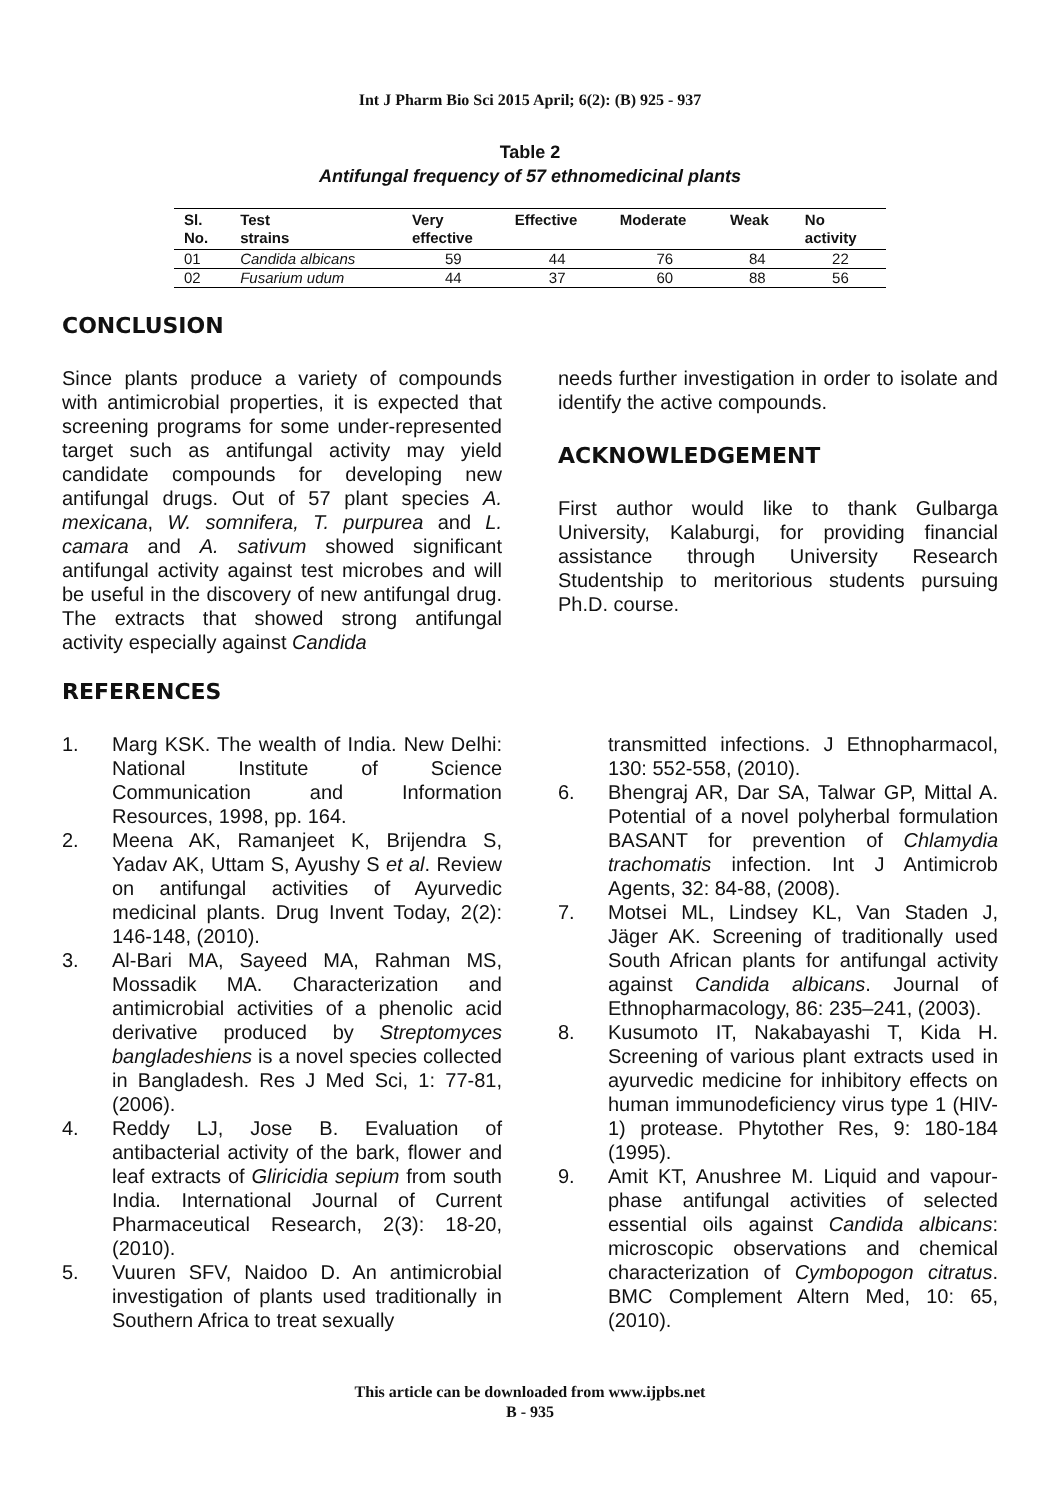Int J Pharm Bio Sci 2015 April; 6(2): (B) 925 - 937
Table 2
Antifungal frequency of 57 ethnomedicinal plants
| Sl. No. | Test strains | Very effective | Effective | Moderate | Weak | No activity |
| --- | --- | --- | --- | --- | --- | --- |
| 01 | Candida albicans | 59 | 44 | 76 | 84 | 22 |
| 02 | Fusarium udum | 44 | 37 | 60 | 88 | 56 |
CONCLUSION
Since plants produce a variety of compounds with antimicrobial properties, it is expected that screening programs for some under-represented target such as antifungal activity may yield candidate compounds for developing new antifungal drugs. Out of 57 plant species A. mexicana, W. somnifera, T. purpurea and L. camara and A. sativum showed significant antifungal activity against test microbes and will be useful in the discovery of new antifungal drug. The extracts that showed strong antifungal activity especially against Candida
needs further investigation in order to isolate and identify the active compounds.
ACKNOWLEDGEMENT
First author would like to thank Gulbarga University, Kalaburgi, for providing financial assistance through University Research Studentship to meritorious students pursuing Ph.D. course.
REFERENCES
1. Marg KSK. The wealth of India. New Delhi: National Institute of Science Communication and Information Resources, 1998, pp. 164.
2. Meena AK, Ramanjeet K, Brijendra S, Yadav AK, Uttam S, Ayushy S et al. Review on antifungal activities of Ayurvedic medicinal plants. Drug Invent Today, 2(2): 146-148, (2010).
3. Al-Bari MA, Sayeed MA, Rahman MS, Mossadik MA. Characterization and antimicrobial activities of a phenolic acid derivative produced by Streptomyces bangladeshiens is a novel species collected in Bangladesh. Res J Med Sci, 1: 77-81, (2006).
4. Reddy LJ, Jose B. Evaluation of antibacterial activity of the bark, flower and leaf extracts of Gliricidia sepium from south India. International Journal of Current Pharmaceutical Research, 2(3): 18-20, (2010).
5. Vuuren SFV, Naidoo D. An antimicrobial investigation of plants used traditionally in Southern Africa to treat sexually
transmitted infections. J Ethnopharmacol, 130: 552-558, (2010).
6. Bhengraj AR, Dar SA, Talwar GP, Mittal A. Potential of a novel polyherbal formulation BASANT for prevention of Chlamydia trachomatis infection. Int J Antimicrob Agents, 32: 84-88, (2008).
7. Motsei ML, Lindsey KL, Van Staden J, Jäger AK. Screening of traditionally used South African plants for antifungal activity against Candida albicans. Journal of Ethnopharmacology, 86: 235–241, (2003).
8. Kusumoto IT, Nakabayashi T, Kida H. Screening of various plant extracts used in ayurvedic medicine for inhibitory effects on human immunodeficiency virus type 1 (HIV-1) protease. Phytother Res, 9: 180-184 (1995).
9. Amit KT, Anushree M. Liquid and vapour-phase antifungal activities of selected essential oils against Candida albicans: microscopic observations and chemical characterization of Cymbopogon citratus. BMC Complement Altern Med, 10: 65, (2010).
This article can be downloaded from www.ijpbs.net
B - 935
┄┄┄┄┄┄┄┄┄┄┄┄┄┄┄┄┄┄┄┄
▶ ASSIGNED TASK:
Type the records out again in full, exactly, with each picture omitted.

▶ WRITTEN RESPONSE:
Int J Pharm Bio Sci 2015 April; 6(2): (B) 925 - 937
Table 2
Antifungal frequency of 57 ethnomedicinal plants
| Sl. No. | Test strains | Very effective | Effective | Moderate | Weak | No activity |
| --- | --- | --- | --- | --- | --- | --- |
| 01 | Candida albicans | 59 | 44 | 76 | 84 | 22 |
| 02 | Fusarium udum | 44 | 37 | 60 | 88 | 56 |
CONCLUSION
Since plants produce a variety of compounds with antimicrobial properties, it is expected that screening programs for some under-represented target such as antifungal activity may yield candidate compounds for developing new antifungal drugs. Out of 57 plant species A. mexicana, W. somnifera, T. purpurea and L. camara and A. sativum showed significant antifungal activity against test microbes and will be useful in the discovery of new antifungal drug. The extracts that showed strong antifungal activity especially against Candida
needs further investigation in order to isolate and identify the active compounds.
ACKNOWLEDGEMENT
First author would like to thank Gulbarga University, Kalaburgi, for providing financial assistance through University Research Studentship to meritorious students pursuing Ph.D. course.
REFERENCES
1. Marg KSK. The wealth of India. New Delhi: National Institute of Science Communication and Information Resources, 1998, pp. 164.
2. Meena AK, Ramanjeet K, Brijendra S, Yadav AK, Uttam S, Ayushy S et al. Review on antifungal activities of Ayurvedic medicinal plants. Drug Invent Today, 2(2): 146-148, (2010).
3. Al-Bari MA, Sayeed MA, Rahman MS, Mossadik MA. Characterization and antimicrobial activities of a phenolic acid derivative produced by Streptomyces bangladeshiens is a novel species collected in Bangladesh. Res J Med Sci, 1: 77-81, (2006).
4. Reddy LJ, Jose B. Evaluation of antibacterial activity of the bark, flower and leaf extracts of Gliricidia sepium from south India. International Journal of Current Pharmaceutical Research, 2(3): 18-20, (2010).
5. Vuuren SFV, Naidoo D. An antimicrobial investigation of plants used traditionally in Southern Africa to treat sexually
transmitted infections. J Ethnopharmacol, 130: 552-558, (2010).
6. Bhengraj AR, Dar SA, Talwar GP, Mittal A. Potential of a novel polyherbal formulation BASANT for prevention of Chlamydia trachomatis infection. Int J Antimicrob Agents, 32: 84-88, (2008).
7. Motsei ML, Lindsey KL, Van Staden J, Jäger AK. Screening of traditionally used South African plants for antifungal activity against Candida albicans. Journal of Ethnopharmacology, 86: 235–241, (2003).
8. Kusumoto IT, Nakabayashi T, Kida H. Screening of various plant extracts used in ayurvedic medicine for inhibitory effects on human immunodeficiency virus type 1 (HIV-1) protease. Phytother Res, 9: 180-184 (1995).
9. Amit KT, Anushree M. Liquid and vapour-phase antifungal activities of selected essential oils against Candida albicans: microscopic observations and chemical characterization of Cymbopogon citratus. BMC Complement Altern Med, 10: 65, (2010).
This article can be downloaded from www.ijpbs.net
B - 935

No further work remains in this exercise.